> _To be done_: Please copy out all of the entries below word for word, without changing anything.

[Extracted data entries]

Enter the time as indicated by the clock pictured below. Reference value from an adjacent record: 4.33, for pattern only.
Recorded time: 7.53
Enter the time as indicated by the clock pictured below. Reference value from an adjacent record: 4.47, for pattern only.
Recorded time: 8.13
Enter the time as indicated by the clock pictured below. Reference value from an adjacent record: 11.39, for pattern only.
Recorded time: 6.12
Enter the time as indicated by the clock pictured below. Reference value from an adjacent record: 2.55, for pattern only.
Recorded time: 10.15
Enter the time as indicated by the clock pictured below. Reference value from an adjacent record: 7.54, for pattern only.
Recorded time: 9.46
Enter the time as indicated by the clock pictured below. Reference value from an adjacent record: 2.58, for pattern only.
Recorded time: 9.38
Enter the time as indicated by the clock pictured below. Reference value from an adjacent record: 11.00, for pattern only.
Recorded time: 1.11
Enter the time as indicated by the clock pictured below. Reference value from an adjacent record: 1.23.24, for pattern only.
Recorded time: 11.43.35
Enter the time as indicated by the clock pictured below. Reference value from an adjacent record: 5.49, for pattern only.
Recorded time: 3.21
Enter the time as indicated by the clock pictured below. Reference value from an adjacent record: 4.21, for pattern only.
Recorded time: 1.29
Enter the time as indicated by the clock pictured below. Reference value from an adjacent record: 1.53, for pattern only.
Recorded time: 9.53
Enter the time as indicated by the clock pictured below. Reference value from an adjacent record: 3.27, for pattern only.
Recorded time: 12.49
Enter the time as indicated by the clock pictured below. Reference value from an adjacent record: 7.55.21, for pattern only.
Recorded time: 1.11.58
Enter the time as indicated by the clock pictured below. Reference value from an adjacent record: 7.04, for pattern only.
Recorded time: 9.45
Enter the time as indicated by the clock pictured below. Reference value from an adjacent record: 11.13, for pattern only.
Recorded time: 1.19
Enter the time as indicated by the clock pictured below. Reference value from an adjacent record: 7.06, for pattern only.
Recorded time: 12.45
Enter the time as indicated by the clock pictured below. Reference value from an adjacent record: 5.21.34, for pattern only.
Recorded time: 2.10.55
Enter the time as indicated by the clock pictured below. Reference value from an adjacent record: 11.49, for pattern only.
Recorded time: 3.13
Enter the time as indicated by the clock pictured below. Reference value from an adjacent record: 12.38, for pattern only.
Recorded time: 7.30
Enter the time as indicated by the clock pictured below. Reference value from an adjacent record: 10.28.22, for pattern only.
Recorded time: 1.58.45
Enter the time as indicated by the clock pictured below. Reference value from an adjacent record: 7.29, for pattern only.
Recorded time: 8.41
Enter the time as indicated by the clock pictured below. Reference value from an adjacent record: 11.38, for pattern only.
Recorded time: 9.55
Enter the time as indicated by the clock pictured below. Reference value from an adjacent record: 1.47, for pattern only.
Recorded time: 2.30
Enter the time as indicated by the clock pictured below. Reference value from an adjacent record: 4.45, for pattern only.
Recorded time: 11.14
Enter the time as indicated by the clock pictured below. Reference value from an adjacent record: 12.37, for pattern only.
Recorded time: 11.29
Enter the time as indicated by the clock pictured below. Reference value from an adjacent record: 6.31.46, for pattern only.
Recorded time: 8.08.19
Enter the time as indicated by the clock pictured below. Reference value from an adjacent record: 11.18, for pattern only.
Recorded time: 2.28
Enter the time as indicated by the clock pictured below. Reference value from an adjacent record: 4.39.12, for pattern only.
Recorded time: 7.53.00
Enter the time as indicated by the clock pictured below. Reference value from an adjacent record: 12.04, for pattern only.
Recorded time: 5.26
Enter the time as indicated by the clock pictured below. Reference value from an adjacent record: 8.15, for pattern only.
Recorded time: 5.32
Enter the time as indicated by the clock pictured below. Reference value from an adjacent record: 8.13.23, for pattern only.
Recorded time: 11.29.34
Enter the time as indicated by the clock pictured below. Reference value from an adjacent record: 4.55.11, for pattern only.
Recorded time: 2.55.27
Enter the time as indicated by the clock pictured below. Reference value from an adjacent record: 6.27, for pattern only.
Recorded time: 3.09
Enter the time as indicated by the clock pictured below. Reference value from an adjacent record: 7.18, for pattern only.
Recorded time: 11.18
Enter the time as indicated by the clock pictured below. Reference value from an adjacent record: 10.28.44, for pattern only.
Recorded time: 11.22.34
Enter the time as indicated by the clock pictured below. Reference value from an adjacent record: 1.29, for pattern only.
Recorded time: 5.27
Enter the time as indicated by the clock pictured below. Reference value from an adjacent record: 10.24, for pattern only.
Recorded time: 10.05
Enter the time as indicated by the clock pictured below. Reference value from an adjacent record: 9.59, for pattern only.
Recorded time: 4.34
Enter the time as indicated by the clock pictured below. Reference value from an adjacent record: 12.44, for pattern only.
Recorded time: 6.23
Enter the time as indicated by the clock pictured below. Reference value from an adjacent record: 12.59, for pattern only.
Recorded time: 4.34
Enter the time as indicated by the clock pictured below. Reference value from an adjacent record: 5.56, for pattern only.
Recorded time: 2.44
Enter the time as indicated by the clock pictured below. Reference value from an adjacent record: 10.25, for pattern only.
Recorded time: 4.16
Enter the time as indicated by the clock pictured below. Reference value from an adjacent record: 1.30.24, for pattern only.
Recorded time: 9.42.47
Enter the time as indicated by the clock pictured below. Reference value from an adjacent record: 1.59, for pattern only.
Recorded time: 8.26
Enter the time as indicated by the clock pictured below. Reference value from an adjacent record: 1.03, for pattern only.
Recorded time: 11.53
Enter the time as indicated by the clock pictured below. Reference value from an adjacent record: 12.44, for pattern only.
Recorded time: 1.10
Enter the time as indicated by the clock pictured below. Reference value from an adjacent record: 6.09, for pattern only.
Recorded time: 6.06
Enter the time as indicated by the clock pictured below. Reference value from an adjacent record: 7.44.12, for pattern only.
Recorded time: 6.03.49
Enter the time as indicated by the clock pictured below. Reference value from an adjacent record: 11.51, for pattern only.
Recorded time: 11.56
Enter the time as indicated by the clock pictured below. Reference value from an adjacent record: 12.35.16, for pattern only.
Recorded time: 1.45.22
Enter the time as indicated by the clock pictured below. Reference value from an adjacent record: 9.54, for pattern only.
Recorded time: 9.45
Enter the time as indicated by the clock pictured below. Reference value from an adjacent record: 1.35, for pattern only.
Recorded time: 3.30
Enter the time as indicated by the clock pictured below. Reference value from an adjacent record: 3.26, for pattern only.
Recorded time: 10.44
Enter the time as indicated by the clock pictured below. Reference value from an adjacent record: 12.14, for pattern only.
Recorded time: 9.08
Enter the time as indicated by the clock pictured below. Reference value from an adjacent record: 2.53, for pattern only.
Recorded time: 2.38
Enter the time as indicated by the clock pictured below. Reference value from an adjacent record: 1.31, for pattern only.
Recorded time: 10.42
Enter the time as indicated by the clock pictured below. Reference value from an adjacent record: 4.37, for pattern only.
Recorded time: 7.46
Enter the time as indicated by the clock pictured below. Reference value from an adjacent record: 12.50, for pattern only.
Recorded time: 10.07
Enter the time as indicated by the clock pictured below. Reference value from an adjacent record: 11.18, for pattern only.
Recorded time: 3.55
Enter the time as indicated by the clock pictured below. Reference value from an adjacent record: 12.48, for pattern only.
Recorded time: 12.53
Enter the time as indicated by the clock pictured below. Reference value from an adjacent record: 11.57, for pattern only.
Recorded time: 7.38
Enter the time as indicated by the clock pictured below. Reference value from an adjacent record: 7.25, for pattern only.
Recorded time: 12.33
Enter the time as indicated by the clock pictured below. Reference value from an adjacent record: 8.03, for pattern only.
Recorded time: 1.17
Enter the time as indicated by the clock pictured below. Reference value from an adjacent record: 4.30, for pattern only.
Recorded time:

> _Full output_:
Enter the time as indicated by the clock pictured below. Reference value from an adjacent record: 4.33, for pattern only.
Recorded time: 7.53
Enter the time as indicated by the clock pictured below. Reference value from an adjacent record: 4.47, for pattern only.
Recorded time: 8.13
Enter the time as indicated by the clock pictured below. Reference value from an adjacent record: 11.39, for pattern only.
Recorded time: 6.12
Enter the time as indicated by the clock pictured below. Reference value from an adjacent record: 2.55, for pattern only.
Recorded time: 10.15
Enter the time as indicated by the clock pictured below. Reference value from an adjacent record: 7.54, for pattern only.
Recorded time: 9.46
Enter the time as indicated by the clock pictured below. Reference value from an adjacent record: 2.58, for pattern only.
Recorded time: 9.38
Enter the time as indicated by the clock pictured below. Reference value from an adjacent record: 11.00, for pattern only.
Recorded time: 1.11
Enter the time as indicated by the clock pictured below. Reference value from an adjacent record: 1.23.24, for pattern only.
Recorded time: 11.43.35
Enter the time as indicated by the clock pictured below. Reference value from an adjacent record: 5.49, for pattern only.
Recorded time: 3.21
Enter the time as indicated by the clock pictured below. Reference value from an adjacent record: 4.21, for pattern only.
Recorded time: 1.29
Enter the time as indicated by the clock pictured below. Reference value from an adjacent record: 1.53, for pattern only.
Recorded time: 9.53
Enter the time as indicated by the clock pictured below. Reference value from an adjacent record: 3.27, for pattern only.
Recorded time: 12.49
Enter the time as indicated by the clock pictured below. Reference value from an adjacent record: 7.55.21, for pattern only.
Recorded time: 1.11.58
Enter the time as indicated by the clock pictured below. Reference value from an adjacent record: 7.04, for pattern only.
Recorded time: 9.45
Enter the time as indicated by the clock pictured below. Reference value from an adjacent record: 11.13, for pattern only.
Recorded time: 1.19
Enter the time as indicated by the clock pictured below. Reference value from an adjacent record: 7.06, for pattern only.
Recorded time: 12.45
Enter the time as indicated by the clock pictured below. Reference value from an adjacent record: 5.21.34, for pattern only.
Recorded time: 2.10.55
Enter the time as indicated by the clock pictured below. Reference value from an adjacent record: 11.49, for pattern only.
Recorded time: 3.13
Enter the time as indicated by the clock pictured below. Reference value from an adjacent record: 12.38, for pattern only.
Recorded time: 7.30
Enter the time as indicated by the clock pictured below. Reference value from an adjacent record: 10.28.22, for pattern only.
Recorded time: 1.58.45
Enter the time as indicated by the clock pictured below. Reference value from an adjacent record: 7.29, for pattern only.
Recorded time: 8.41
Enter the time as indicated by the clock pictured below. Reference value from an adjacent record: 11.38, for pattern only.
Recorded time: 9.55
Enter the time as indicated by the clock pictured below. Reference value from an adjacent record: 1.47, for pattern only.
Recorded time: 2.30
Enter the time as indicated by the clock pictured below. Reference value from an adjacent record: 4.45, for pattern only.
Recorded time: 11.14
Enter the time as indicated by the clock pictured below. Reference value from an adjacent record: 12.37, for pattern only.
Recorded time: 11.29
Enter the time as indicated by the clock pictured below. Reference value from an adjacent record: 6.31.46, for pattern only.
Recorded time: 8.08.19
Enter the time as indicated by the clock pictured below. Reference value from an adjacent record: 11.18, for pattern only.
Recorded time: 2.28
Enter the time as indicated by the clock pictured below. Reference value from an adjacent record: 4.39.12, for pattern only.
Recorded time: 7.53.00
Enter the time as indicated by the clock pictured below. Reference value from an adjacent record: 12.04, for pattern only.
Recorded time: 5.26
Enter the time as indicated by the clock pictured below. Reference value from an adjacent record: 8.15, for pattern only.
Recorded time: 5.32
Enter the time as indicated by the clock pictured below. Reference value from an adjacent record: 8.13.23, for pattern only.
Recorded time: 11.29.34
Enter the time as indicated by the clock pictured below. Reference value from an adjacent record: 4.55.11, for pattern only.
Recorded time: 2.55.27
Enter the time as indicated by the clock pictured below. Reference value from an adjacent record: 6.27, for pattern only.
Recorded time: 3.09
Enter the time as indicated by the clock pictured below. Reference value from an adjacent record: 7.18, for pattern only.
Recorded time: 11.18
Enter the time as indicated by the clock pictured below. Reference value from an adjacent record: 10.28.44, for pattern only.
Recorded time: 11.22.34
Enter the time as indicated by the clock pictured below. Reference value from an adjacent record: 1.29, for pattern only.
Recorded time: 5.27
Enter the time as indicated by the clock pictured below. Reference value from an adjacent record: 10.24, for pattern only.
Recorded time: 10.05
Enter the time as indicated by the clock pictured below. Reference value from an adjacent record: 9.59, for pattern only.
Recorded time: 4.34
Enter the time as indicated by the clock pictured below. Reference value from an adjacent record: 12.44, for pattern only.
Recorded time: 6.23
Enter the time as indicated by the clock pictured below. Reference value from an adjacent record: 12.59, for pattern only.
Recorded time: 4.34
Enter the time as indicated by the clock pictured below. Reference value from an adjacent record: 5.56, for pattern only.
Recorded time: 2.44
Enter the time as indicated by the clock pictured below. Reference value from an adjacent record: 10.25, for pattern only.
Recorded time: 4.16
Enter the time as indicated by the clock pictured below. Reference value from an adjacent record: 1.30.24, for pattern only.
Recorded time: 9.42.47
Enter the time as indicated by the clock pictured below. Reference value from an adjacent record: 1.59, for pattern only.
Recorded time: 8.26
Enter the time as indicated by the clock pictured below. Reference value from an adjacent record: 1.03, for pattern only.
Recorded time: 11.53
Enter the time as indicated by the clock pictured below. Reference value from an adjacent record: 12.44, for pattern only.
Recorded time: 1.10
Enter the time as indicated by the clock pictured below. Reference value from an adjacent record: 6.09, for pattern only.
Recorded time: 6.06
Enter the time as indicated by the clock pictured below. Reference value from an adjacent record: 7.44.12, for pattern only.
Recorded time: 6.03.49
Enter the time as indicated by the clock pictured below. Reference value from an adjacent record: 11.51, for pattern only.
Recorded time: 11.56
Enter the time as indicated by the clock pictured below. Reference value from an adjacent record: 12.35.16, for pattern only.
Recorded time: 1.45.22
Enter the time as indicated by the clock pictured below. Reference value from an adjacent record: 9.54, for pattern only.
Recorded time: 9.45
Enter the time as indicated by the clock pictured below. Reference value from an adjacent record: 1.35, for pattern only.
Recorded time: 3.30
Enter the time as indicated by the clock pictured below. Reference value from an adjacent record: 3.26, for pattern only.
Recorded time: 10.44
Enter the time as indicated by the clock pictured below. Reference value from an adjacent record: 12.14, for pattern only.
Recorded time: 9.08
Enter the time as indicated by the clock pictured below. Reference value from an adjacent record: 2.53, for pattern only.
Recorded time: 2.38
Enter the time as indicated by the clock pictured below. Reference value from an adjacent record: 1.31, for pattern only.
Recorded time: 10.42
Enter the time as indicated by the clock pictured below. Reference value from an adjacent record: 4.37, for pattern only.
Recorded time: 7.46
Enter the time as indicated by the clock pictured below. Reference value from an adjacent record: 12.50, for pattern only.
Recorded time: 10.07
Enter the time as indicated by the clock pictured below. Reference value from an adjacent record: 11.18, for pattern only.
Recorded time: 3.55
Enter the time as indicated by the clock pictured below. Reference value from an adjacent record: 12.48, for pattern only.
Recorded time: 12.53
Enter the time as indicated by the clock pictured below. Reference value from an adjacent record: 11.57, for pattern only.
Recorded time: 7.38
Enter the time as indicated by the clock pictured below. Reference value from an adjacent record: 7.25, for pattern only.
Recorded time: 12.33
Enter the time as indicated by the clock pictured below. Reference value from an adjacent record: 8.03, for pattern only.
Recorded time: 1.17
Enter the time as indicated by the clock pictured below. Reference value from an adjacent record: 4.30, for pattern only.
Recorded time:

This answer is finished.